Publicado 05/12/2019 17:08:11CET
El presidente electo de Uruguay, Luis Lacalle Pou
El presidente electo de Uruguay, Luis Lacalle Pou - Mauricio Zina/SOPA Images via ZU / DPA

MADRID, 5 Dic. (EUROPA PRESS) -

El equipo del presidente electo de Uruguay, Luis Lacalle Pou, ha reclamado este jueves al Gobierno saliente de Tabaré Vázquez "juego limpio", después de que el ministro de Exteriores, Rodolfo Nin Novoa, emitiera una declaración sobre la crisis política en Bolivia en la que habla de "golpe de Estado".

Nin Novoa emitió un comunicado de cara a la cumbre del Mercado Común del Sur (MERCOSUR) que se celebra estos días en Brasil para denunciar "una ruptura del orden democrático" en Bolivia y pedir al bloque económico que actúe en consecuencia.

Ernesto Talvi, que será el ministro de Exteriores del Gobierno de Lacalle Pou, ha lamentado que "Nin Novoa haya tomado una decisión tan importante sobre el tema Bolivia sin consultar con el gobierno entrante".

"Sería deseable que entre todos consigamos mejorar la política: hacer del juego limpio una política de Estado", ha dicho el líder del Partido Colorado en su cuenta oficial de Twitter.

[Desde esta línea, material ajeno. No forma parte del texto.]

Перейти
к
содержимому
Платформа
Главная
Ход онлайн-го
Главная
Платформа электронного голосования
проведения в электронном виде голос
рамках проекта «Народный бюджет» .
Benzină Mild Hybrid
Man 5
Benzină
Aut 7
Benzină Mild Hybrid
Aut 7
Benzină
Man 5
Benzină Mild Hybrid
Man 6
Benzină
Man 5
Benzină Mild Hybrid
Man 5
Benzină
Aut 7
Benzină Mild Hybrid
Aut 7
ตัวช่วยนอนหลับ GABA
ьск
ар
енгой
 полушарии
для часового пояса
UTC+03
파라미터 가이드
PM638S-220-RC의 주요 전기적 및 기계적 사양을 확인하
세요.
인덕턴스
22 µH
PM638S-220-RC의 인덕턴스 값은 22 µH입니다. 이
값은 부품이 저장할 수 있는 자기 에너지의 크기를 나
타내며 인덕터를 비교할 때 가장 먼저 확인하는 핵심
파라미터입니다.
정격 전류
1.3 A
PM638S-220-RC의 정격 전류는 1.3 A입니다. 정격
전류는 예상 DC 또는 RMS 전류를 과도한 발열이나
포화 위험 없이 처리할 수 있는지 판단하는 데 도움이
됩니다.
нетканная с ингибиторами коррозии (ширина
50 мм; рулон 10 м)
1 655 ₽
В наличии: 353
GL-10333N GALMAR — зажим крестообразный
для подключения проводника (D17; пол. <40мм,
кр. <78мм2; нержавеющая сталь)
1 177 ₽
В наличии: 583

Hasta ahora, Uruguay era junto a México de los pocos países de América Latina que han optado por mantenerse neutrales respecto a las crisis políticas en Bolivia y Venezuela. Sin embargo, Lacalle Pou ya avanzó que corregiría la política exterior de la nación suramericana.

Así, en el caso de Venezuela, ha anticipado que reconocerá al líder opositor Juan Guaidó como "presidente encargado" de Venezuela. "Tenemos que saldar esa deuda con el pueblo venezolano y tenemos que saldar esa deuda con el respeto integral a la democracia y a los Derechos Humanos", dijo.

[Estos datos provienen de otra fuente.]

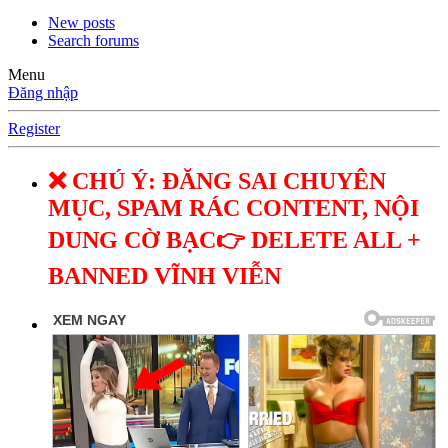
New posts
Search forums
Menu
Đăng nhập
Register
❌ CHÚ Ý: ĐĂNG SAI CHUYÊN
MỤC, SPAM RÁC CONTENT, NỘI
DUNG CỜ BẠC👉 DELETE ALL +
BANNED VĨNH VIỄN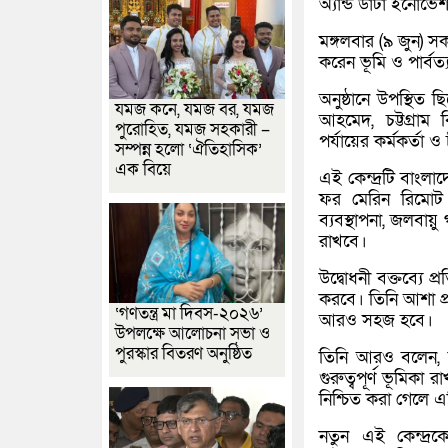
অ্যান্ড ডাটা ইনোভে
মঙ্গলবার (৯ জুন) সকা
করেন ভূমি ও পার্বত্য 
অনুষ্ঠানে উপস্থিত ছ
যমজ কনে, যমজ বর, যমজ
আহমেদ
, চট্টগ্রাম
পুরোহিত, যমজ সহকারী –
পর্যায়ের কর্মকর্তা ও
সম্পন্ন হলো ‘ঐতিহাসিক’
এক বিয়ে
এই কেন্দ্রটি বাংলা
ফর মেরিন রিমোট স
ব্যবস্থাপনা, জলবায়
রাখবে।
উদ্বোধনী বক্তব্যে প্
করবে। তিনি আশা প্রক
‘গণতন্ত্র মা দিবস-২০২৬’
আরও সহজ হবে।
উপলক্ষে আলোচনা সভা ও
পুরস্কার বিতরণ অনুষ্ঠিত
তিনি আরও বলেন, বি
গুরুত্বপূর্ণ ভূমিকা
নিশ্চিত করা গেলে 
নতুন এই কেন্দ্রকে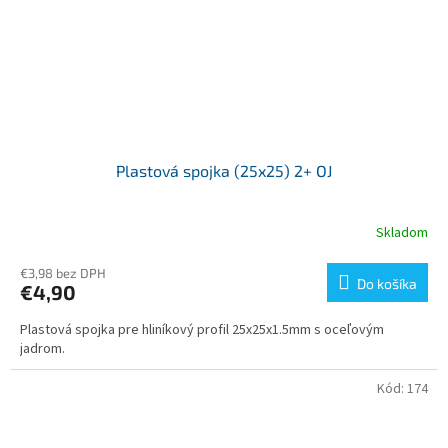
Plastová spojka (25x25) 2+ OJ
Skladom
€3,98 bez DPH
Do košíka
€4,90
Plastová spojka pre hliníkový profil 25x25x1.5mm s oceľovým
jadrom.
Kód:
174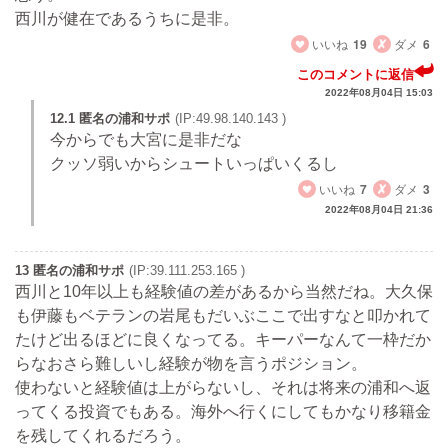
西川が健在であるうちに是非。
いいね
19
ダメ
6
このコメントに返信
2022年08月04日 15:03
12.1 匿名の浦和サポ
(IP:49.98.140.143 )
今からでも大宮に是非だな
クッソ弱いからシュートいっぱいくるし
いいね
7
ダメ
3
2022年08月04日 21:36
13 匿名の浦和サポ
(IP:39.111.253.165 )
西川と10年以上も経験値の差があるから当然だね。大久保
も伊藤もベテランの岩尾もだいぶここで出すなと叩かれて
たけど出るほどに良くなってる。キーパーなんて一枠だか
らなおさら難しいし経験が物を言うポジション。
使わないと経験値は上がらないし、それは将来の浦和へ返
ってくる投資でもある。海外へ行くにしてもかなり移籍金
を残してくれるだろう。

Lacalle Pou ganó en la segunda vuela del 24 de noviembre dando un vuelco al resultado electoral del 27 de octubre, que colocó en primera posición al candidato oficialista, Daniel Martínez. Con ello, el próximo 1 de marzo pondrá fin a los quince años de Gobierno de la coalición izquierdista Frente Amplio, a la que sustituirá una alianza conservadora.